>>>

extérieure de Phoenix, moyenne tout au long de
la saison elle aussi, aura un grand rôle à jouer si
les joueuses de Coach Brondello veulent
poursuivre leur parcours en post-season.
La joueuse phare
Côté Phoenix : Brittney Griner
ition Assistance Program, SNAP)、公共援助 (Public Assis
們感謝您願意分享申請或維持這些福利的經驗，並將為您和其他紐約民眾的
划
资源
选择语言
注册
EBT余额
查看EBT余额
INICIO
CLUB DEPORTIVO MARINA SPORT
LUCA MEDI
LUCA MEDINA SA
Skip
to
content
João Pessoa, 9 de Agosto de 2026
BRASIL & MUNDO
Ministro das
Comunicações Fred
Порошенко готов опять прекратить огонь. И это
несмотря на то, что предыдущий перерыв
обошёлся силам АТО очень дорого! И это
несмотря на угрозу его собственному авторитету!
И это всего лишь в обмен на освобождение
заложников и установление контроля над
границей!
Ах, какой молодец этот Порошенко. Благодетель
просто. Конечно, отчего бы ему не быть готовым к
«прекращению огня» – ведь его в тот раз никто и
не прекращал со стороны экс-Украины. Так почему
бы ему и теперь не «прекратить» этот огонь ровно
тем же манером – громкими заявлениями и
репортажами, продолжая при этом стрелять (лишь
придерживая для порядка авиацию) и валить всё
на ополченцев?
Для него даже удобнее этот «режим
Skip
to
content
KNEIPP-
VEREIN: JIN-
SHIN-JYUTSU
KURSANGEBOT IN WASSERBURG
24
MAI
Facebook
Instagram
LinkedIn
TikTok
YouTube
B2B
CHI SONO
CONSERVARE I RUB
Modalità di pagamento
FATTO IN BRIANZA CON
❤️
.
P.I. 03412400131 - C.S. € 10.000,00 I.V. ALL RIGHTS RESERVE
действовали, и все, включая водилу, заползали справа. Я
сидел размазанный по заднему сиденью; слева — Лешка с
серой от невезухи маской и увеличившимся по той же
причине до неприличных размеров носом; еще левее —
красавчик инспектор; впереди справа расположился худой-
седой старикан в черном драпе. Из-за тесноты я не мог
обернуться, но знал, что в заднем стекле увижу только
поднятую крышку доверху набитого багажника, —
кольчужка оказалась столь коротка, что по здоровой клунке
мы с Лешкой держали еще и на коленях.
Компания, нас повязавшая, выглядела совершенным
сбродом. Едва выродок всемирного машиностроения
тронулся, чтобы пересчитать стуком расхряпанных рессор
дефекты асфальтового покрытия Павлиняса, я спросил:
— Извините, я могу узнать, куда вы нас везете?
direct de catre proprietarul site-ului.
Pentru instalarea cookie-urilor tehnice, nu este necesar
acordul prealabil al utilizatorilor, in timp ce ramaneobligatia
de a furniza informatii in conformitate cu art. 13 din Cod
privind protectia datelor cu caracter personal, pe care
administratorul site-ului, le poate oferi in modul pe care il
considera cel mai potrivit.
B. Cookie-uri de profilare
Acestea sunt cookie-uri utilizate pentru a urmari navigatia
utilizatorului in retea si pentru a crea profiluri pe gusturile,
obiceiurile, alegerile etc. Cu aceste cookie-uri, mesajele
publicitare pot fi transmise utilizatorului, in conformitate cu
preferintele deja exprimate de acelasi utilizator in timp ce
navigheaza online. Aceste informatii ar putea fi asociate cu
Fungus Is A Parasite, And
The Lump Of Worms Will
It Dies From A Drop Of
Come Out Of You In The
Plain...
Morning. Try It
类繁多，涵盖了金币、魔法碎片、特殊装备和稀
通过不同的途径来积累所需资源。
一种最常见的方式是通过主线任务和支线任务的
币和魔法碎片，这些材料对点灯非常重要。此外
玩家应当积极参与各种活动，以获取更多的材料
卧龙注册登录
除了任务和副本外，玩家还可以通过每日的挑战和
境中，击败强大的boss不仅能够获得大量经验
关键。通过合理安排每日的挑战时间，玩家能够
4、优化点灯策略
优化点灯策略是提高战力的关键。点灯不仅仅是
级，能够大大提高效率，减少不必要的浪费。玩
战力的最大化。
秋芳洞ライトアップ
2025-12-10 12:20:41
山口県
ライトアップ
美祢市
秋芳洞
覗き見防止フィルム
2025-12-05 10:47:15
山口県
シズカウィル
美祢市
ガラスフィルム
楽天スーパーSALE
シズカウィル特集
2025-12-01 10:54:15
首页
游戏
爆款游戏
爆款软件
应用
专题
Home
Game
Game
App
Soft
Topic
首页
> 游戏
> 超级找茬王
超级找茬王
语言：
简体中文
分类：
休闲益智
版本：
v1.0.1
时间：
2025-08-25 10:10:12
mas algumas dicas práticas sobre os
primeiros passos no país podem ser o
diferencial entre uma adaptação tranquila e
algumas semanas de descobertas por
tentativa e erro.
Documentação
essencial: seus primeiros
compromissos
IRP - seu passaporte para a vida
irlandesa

<<<

[Exercise objective]
In the entries above, identify each line that includes the string "несмотря", then copy it.

[Your response]
несмотря на то, что предыдущий перерыв
несмотря на угрозу его собственному авторитету!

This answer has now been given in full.